◆ The problem: Within the material below, tally every line that holds the word "middle", then give the tally and nothing more.

◆ Given entries:
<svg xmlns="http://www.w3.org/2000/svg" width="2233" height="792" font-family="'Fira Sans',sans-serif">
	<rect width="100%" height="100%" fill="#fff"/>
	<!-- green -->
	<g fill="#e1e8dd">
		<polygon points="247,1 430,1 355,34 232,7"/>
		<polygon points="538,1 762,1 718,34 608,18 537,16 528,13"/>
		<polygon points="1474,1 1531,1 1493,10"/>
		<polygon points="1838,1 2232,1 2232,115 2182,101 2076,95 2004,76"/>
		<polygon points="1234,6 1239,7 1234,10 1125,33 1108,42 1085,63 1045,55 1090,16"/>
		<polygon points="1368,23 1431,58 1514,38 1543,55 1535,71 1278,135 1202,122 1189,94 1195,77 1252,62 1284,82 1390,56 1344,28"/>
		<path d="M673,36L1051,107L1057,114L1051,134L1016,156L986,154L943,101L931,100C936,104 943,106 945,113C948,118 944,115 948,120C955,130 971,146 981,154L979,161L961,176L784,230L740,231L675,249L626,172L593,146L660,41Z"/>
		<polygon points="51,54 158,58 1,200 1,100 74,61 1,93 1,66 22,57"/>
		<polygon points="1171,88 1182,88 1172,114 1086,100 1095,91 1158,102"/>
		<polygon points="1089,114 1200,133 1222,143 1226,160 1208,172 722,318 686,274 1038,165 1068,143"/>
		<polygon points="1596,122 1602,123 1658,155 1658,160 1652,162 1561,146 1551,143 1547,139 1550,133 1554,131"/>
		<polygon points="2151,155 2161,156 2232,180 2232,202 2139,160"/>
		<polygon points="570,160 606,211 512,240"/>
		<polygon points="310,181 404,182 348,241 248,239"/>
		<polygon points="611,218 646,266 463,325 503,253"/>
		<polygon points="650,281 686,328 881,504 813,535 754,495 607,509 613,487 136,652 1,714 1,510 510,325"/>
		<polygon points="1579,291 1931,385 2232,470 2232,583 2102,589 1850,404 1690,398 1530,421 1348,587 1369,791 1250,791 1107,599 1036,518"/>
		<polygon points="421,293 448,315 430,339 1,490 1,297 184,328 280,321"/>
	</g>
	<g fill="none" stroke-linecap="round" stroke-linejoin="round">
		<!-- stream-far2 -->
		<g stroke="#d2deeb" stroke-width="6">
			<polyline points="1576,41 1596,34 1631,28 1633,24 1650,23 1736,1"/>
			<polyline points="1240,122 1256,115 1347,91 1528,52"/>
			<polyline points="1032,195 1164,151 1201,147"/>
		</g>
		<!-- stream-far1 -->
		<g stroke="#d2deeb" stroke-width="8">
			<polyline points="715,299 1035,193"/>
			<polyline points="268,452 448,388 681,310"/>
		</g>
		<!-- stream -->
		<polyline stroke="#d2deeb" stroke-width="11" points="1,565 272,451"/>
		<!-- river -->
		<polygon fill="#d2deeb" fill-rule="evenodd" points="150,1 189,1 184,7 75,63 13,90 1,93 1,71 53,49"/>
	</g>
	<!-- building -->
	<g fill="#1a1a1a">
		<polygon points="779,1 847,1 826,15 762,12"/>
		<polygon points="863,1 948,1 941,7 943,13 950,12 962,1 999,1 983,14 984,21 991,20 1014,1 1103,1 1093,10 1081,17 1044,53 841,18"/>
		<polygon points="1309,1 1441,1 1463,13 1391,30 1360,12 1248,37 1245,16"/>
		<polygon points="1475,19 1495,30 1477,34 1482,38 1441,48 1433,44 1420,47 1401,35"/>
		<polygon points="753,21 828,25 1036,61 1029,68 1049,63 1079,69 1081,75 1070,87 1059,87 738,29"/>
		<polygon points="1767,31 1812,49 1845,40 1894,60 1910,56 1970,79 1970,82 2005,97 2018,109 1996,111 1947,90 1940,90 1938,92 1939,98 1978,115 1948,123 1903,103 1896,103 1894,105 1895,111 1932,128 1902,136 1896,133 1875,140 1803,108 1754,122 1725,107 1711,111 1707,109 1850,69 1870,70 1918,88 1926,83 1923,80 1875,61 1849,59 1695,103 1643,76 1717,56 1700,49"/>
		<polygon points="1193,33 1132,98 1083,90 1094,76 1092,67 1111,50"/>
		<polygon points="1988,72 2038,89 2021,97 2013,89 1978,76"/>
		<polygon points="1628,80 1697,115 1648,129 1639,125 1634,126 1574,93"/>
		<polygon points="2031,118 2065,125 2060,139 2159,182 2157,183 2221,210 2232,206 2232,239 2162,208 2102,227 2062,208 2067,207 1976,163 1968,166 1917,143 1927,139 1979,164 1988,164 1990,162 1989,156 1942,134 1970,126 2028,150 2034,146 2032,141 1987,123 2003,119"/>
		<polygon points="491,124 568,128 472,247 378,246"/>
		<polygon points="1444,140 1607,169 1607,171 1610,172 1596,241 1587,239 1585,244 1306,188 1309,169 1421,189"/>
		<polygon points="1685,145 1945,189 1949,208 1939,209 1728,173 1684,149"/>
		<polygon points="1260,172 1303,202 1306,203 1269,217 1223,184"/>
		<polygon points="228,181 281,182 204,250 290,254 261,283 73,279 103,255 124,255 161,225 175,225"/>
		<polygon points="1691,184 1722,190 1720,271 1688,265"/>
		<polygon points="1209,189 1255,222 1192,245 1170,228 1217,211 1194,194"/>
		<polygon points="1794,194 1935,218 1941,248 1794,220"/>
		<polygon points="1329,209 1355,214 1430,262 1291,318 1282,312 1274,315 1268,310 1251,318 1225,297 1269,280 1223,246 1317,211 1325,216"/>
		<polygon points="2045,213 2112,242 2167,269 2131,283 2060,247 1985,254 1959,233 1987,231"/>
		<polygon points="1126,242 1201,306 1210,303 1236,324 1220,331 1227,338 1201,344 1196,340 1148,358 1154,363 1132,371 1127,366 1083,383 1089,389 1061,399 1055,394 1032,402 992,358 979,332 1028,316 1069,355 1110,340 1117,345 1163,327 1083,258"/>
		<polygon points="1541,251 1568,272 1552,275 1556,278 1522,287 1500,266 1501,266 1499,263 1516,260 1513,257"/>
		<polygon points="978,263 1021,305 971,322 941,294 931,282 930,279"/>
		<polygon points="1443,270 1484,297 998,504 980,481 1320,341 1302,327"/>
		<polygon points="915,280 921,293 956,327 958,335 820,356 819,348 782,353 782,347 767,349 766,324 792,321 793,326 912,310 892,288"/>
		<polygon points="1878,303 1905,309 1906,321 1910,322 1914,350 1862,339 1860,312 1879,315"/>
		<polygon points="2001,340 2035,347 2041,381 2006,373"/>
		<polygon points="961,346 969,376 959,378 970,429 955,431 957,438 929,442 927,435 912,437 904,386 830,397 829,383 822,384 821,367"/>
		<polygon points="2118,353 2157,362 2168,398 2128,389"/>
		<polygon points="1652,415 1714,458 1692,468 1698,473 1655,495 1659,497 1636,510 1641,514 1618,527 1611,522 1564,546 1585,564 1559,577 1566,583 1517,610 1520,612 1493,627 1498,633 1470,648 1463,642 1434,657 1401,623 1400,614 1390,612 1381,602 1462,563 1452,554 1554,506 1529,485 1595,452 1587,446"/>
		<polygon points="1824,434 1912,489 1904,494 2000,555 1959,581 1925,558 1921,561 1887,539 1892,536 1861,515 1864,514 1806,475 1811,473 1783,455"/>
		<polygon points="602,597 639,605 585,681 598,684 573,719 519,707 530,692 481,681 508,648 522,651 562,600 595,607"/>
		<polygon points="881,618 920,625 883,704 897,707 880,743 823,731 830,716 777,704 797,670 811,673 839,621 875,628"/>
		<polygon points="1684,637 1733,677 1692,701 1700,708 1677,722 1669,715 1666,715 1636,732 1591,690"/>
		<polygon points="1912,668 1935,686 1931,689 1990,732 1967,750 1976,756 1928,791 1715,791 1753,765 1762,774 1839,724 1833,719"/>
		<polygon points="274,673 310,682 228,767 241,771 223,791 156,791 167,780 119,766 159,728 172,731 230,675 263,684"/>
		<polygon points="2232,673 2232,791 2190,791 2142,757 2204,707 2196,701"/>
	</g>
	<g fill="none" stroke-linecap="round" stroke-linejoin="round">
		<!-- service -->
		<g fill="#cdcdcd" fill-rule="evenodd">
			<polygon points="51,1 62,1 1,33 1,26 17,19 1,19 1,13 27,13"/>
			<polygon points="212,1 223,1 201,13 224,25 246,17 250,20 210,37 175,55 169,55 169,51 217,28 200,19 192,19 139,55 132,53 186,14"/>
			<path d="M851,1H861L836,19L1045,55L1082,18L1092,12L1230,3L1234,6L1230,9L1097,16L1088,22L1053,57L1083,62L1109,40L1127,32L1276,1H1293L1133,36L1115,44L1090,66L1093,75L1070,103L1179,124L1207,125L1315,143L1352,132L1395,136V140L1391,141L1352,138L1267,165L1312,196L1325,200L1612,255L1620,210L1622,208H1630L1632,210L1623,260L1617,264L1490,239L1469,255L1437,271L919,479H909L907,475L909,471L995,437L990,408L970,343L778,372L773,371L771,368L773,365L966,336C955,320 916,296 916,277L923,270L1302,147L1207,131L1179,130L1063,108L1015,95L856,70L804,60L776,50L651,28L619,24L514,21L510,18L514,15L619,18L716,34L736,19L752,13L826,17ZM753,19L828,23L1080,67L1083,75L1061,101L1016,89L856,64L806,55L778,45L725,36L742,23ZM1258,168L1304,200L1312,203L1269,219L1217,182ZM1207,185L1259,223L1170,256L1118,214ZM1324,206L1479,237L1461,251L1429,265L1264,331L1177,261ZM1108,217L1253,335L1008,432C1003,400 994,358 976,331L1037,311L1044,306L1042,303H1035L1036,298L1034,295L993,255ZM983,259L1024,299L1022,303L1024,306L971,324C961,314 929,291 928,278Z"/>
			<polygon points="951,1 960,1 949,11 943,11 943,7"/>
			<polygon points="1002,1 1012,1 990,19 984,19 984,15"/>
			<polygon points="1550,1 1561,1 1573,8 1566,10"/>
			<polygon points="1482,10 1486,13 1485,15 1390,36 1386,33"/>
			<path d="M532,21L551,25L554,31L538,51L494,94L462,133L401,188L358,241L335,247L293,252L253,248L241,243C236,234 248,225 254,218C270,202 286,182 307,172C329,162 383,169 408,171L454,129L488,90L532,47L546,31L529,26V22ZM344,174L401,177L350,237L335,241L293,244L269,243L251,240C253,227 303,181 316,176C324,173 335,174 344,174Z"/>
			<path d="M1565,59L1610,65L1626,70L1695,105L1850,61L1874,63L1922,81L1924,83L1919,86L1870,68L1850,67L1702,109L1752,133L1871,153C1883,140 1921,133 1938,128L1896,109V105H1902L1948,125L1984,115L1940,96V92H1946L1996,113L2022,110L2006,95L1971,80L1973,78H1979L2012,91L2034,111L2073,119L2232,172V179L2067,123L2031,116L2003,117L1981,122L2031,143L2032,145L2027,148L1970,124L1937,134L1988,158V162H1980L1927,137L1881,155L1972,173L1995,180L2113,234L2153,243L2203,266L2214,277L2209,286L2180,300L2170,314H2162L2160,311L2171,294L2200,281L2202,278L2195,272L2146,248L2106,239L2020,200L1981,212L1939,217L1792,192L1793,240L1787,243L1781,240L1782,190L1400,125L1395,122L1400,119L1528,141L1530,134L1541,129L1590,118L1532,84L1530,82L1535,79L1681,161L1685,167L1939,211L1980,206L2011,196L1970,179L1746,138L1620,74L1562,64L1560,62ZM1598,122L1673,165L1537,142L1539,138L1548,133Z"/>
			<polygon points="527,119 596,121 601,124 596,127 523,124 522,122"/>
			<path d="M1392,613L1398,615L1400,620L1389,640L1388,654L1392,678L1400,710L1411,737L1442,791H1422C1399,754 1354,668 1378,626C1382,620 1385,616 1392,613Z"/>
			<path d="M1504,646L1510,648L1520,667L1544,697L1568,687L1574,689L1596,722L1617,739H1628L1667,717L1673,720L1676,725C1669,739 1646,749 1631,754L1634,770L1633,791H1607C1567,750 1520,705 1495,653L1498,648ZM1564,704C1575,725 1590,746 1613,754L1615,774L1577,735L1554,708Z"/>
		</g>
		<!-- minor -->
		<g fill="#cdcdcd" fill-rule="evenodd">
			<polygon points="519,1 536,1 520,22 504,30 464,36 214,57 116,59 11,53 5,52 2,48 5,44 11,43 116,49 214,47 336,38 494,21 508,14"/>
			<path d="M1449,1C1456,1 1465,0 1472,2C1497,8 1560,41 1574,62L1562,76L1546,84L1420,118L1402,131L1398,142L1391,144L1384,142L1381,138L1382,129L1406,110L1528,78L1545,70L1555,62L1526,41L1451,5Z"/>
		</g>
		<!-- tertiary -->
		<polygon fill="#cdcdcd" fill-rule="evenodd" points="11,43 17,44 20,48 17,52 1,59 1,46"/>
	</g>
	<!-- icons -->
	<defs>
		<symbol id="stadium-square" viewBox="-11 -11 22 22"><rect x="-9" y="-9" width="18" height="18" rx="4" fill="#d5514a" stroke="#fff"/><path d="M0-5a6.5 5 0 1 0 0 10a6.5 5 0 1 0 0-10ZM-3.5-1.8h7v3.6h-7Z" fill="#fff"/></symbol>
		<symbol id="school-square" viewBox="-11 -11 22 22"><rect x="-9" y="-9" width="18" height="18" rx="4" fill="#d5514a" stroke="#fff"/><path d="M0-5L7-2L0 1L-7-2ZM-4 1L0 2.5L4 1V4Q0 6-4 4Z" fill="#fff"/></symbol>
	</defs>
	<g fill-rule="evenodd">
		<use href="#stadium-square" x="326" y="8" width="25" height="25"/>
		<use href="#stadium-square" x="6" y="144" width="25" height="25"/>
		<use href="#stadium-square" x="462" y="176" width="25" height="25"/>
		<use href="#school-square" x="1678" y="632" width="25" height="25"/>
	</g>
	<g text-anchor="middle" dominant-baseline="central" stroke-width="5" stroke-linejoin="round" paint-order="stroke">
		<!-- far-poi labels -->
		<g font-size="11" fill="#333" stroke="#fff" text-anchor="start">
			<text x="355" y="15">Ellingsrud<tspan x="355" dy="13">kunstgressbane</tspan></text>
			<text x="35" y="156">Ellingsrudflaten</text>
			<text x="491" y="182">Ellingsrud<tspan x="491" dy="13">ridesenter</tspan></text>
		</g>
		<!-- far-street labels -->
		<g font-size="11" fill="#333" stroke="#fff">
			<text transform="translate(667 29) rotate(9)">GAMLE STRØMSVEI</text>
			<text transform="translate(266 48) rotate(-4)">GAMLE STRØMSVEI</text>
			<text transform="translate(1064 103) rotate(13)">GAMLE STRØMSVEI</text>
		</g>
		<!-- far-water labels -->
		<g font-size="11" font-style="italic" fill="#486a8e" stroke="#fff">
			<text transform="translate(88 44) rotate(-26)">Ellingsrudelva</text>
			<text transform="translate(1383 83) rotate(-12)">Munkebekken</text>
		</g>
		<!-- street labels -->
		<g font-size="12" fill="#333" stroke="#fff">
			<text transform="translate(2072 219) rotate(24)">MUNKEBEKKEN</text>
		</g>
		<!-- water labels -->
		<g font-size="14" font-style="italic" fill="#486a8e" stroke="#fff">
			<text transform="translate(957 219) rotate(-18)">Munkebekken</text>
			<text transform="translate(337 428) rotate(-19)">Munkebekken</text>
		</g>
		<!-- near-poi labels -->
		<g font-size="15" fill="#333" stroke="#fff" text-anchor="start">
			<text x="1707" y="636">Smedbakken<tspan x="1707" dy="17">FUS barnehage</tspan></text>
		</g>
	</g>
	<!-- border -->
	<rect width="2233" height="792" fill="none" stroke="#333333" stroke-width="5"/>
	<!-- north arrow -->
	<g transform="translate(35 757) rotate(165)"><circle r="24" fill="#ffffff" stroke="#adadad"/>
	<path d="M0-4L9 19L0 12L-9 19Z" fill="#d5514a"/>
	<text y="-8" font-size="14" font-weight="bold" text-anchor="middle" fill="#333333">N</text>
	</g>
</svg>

◆ Task answer: 2